SIMBAD references

This work presents theoretical studies that combine aspects of combustion and explosion theory with exoplanetary atmospheric science. Super-Earths could possess a large amount of molecular hydrogen depending on disk, planetary, and stellar properties. Super-Earths orbiting pre-main-sequence M-dwarf stars have been suggested to possess large amounts of O₂(g) produced abiotically via water photolysis followed by hydrogen escape. If these two constituents were present simultaneously, such large amounts of H₂(g) and O₂(g) can react via photochemistry to form up to ∼10 Earth oceans. In cases where photochemical removal is slow, hence O₂(g) can indeed build up abiotically, the atmosphere could reach the combustion-explosion limit. Then, H₂(g) and O₂(g) react extremely quickly to release energy and form liquid water together with modest amounts of hydrogen peroxide. These processes set constraints for H₂(g) and O₂(g) atmospheric compositions in Super-Earth atmospheres. Our initial study of the gas-phase oxidation pathways for modest conditions (Earth's insolation and ∼10th of a percent of H₂(g)) suggests that H₂(g) is oxidized by O₂(g) into H₂O(g) mostly via HOx and mixed HOx-NOx catalyzed cycles.

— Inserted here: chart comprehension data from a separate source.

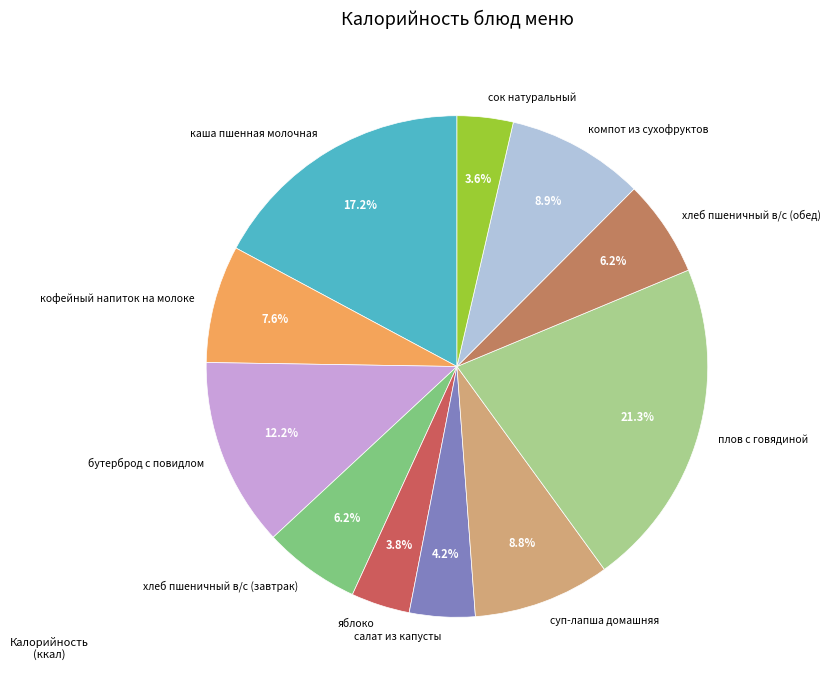

What is the ratio of the value at каша пшенная молочная to the value at плов с говядиной?

0.8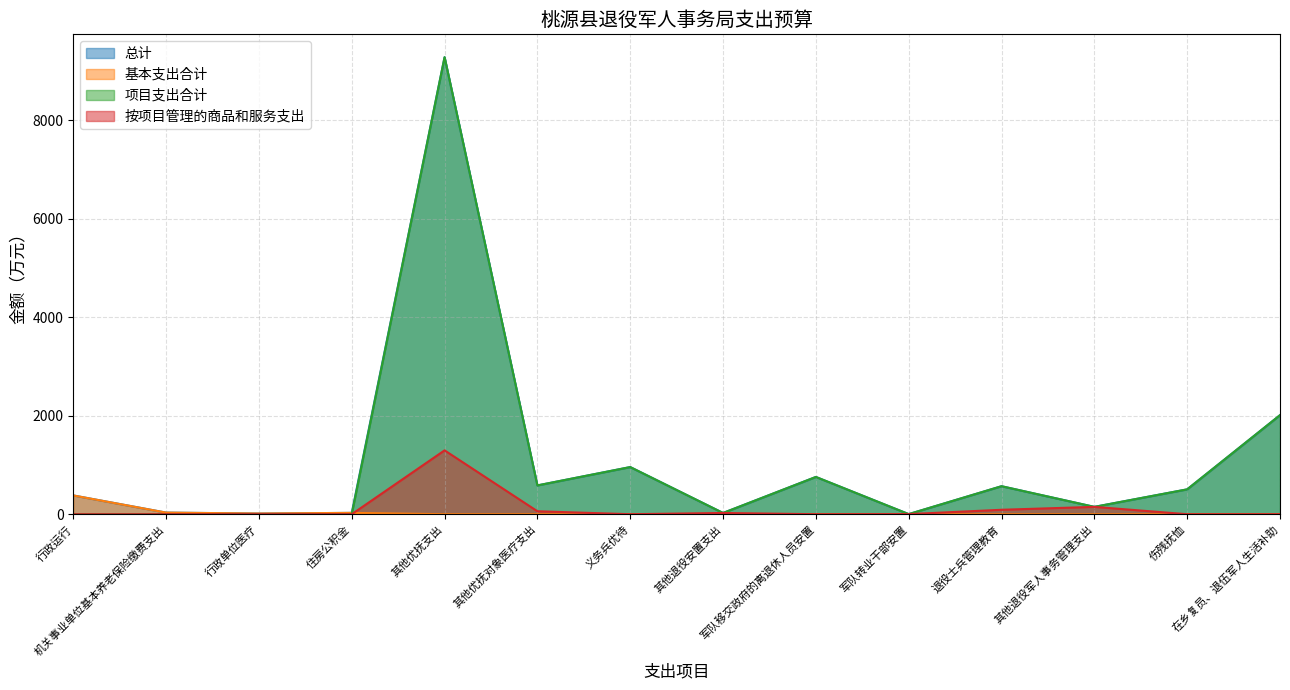

What is the difference between the maximum and minimum values in the 项目支出合计 series?

9277.9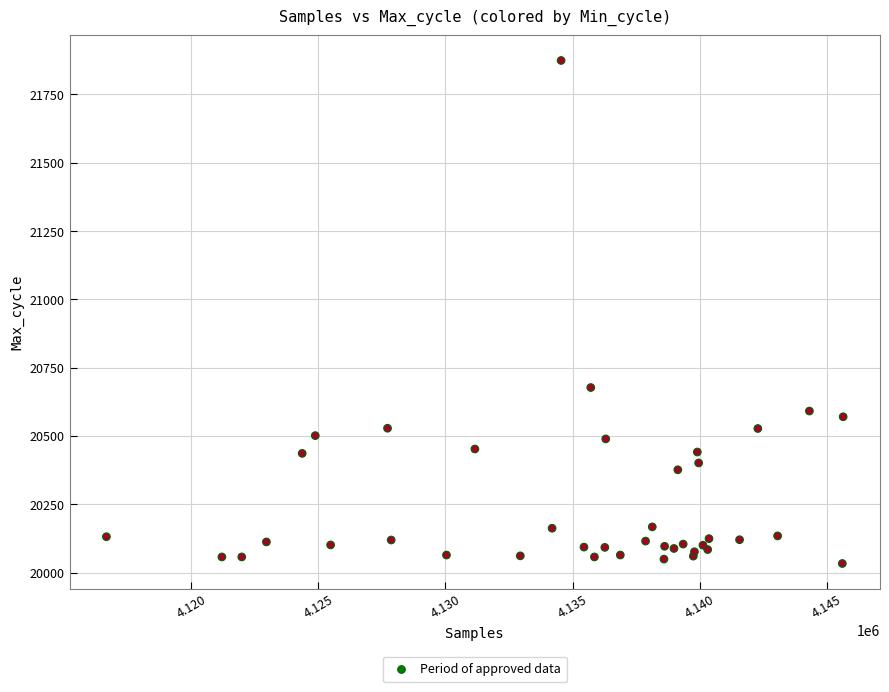

What Y value in the scatter plot is closest to 20953?

20677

Regarding other pairs of atmospheric species, we find that CO-O₂ could attain explosive-combustive levels on mini gas planets for midrange C/O in the equilibrium chemistry regime (p > ∼1 bar). Regarding (CH₄-O₂), a small number of modeled rocky planets assuming Earth-like atmospheres orbiting cooler stars could have compositions at or near the explosive-combustive level although more work is required to investigate this issue.